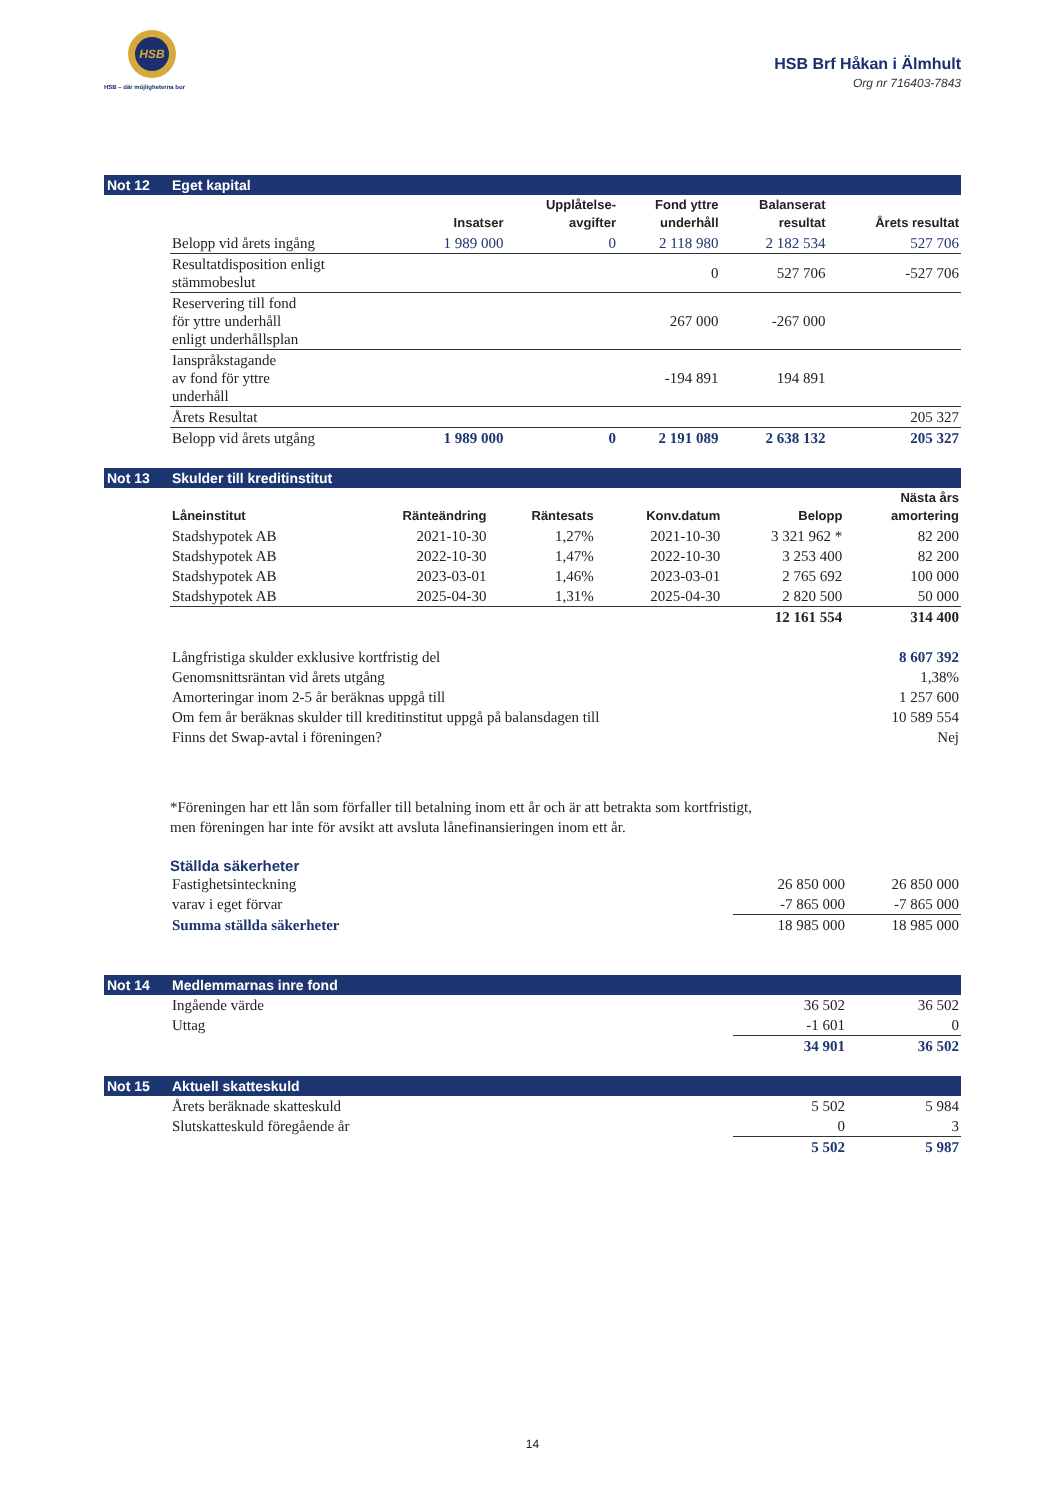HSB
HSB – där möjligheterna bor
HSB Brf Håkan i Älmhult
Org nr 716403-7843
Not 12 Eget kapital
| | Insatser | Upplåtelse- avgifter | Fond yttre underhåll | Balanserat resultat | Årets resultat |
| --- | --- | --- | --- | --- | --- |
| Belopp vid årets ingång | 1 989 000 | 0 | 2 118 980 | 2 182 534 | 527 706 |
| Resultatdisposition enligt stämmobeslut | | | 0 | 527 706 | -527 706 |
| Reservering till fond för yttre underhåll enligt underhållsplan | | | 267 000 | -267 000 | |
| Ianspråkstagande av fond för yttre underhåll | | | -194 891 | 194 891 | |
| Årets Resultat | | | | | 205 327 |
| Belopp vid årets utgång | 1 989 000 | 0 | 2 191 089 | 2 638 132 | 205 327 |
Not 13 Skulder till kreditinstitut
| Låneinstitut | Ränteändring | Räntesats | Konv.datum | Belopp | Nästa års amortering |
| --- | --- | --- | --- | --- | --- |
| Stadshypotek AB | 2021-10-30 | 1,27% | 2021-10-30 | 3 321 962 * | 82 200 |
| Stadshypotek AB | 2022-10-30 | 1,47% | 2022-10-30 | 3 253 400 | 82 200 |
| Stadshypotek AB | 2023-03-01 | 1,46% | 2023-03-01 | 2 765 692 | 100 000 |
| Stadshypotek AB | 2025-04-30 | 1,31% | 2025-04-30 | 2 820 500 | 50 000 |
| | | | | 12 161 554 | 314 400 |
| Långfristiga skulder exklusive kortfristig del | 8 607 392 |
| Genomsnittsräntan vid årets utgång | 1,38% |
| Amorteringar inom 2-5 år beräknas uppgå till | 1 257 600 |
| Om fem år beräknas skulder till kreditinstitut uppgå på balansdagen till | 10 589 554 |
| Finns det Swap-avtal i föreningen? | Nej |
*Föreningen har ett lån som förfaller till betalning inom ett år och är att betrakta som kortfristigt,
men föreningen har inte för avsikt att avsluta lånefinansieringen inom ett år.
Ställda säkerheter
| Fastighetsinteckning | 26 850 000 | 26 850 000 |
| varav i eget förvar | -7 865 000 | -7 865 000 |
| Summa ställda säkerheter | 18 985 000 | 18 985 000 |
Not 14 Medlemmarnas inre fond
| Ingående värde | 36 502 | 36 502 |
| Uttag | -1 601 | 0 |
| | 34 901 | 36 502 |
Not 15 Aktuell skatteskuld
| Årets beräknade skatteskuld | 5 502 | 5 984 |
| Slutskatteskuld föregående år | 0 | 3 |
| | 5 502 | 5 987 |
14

□ □ □ □ □ □ □

§ **YOUR OBJECTIVE**: Transcribe exactly each line of the records from the start up to and including the one with "534 | 527 706 |", and leave out every picture.

§ **WRITTEN RESPONSE**:
HSB
HSB – där möjligheterna bor
HSB Brf Håkan i Älmhult
Org nr 716403-7843
Not 12 Eget kapital
| | Insatser | Upplåtelse- avgifter | Fond yttre underhåll | Balanserat resultat | Årets resultat |
| --- | --- | --- | --- | --- | --- |
| Belopp vid årets ingång | 1 989 000 | 0 | 2 118 980 | 2 182 534 | 527 706 |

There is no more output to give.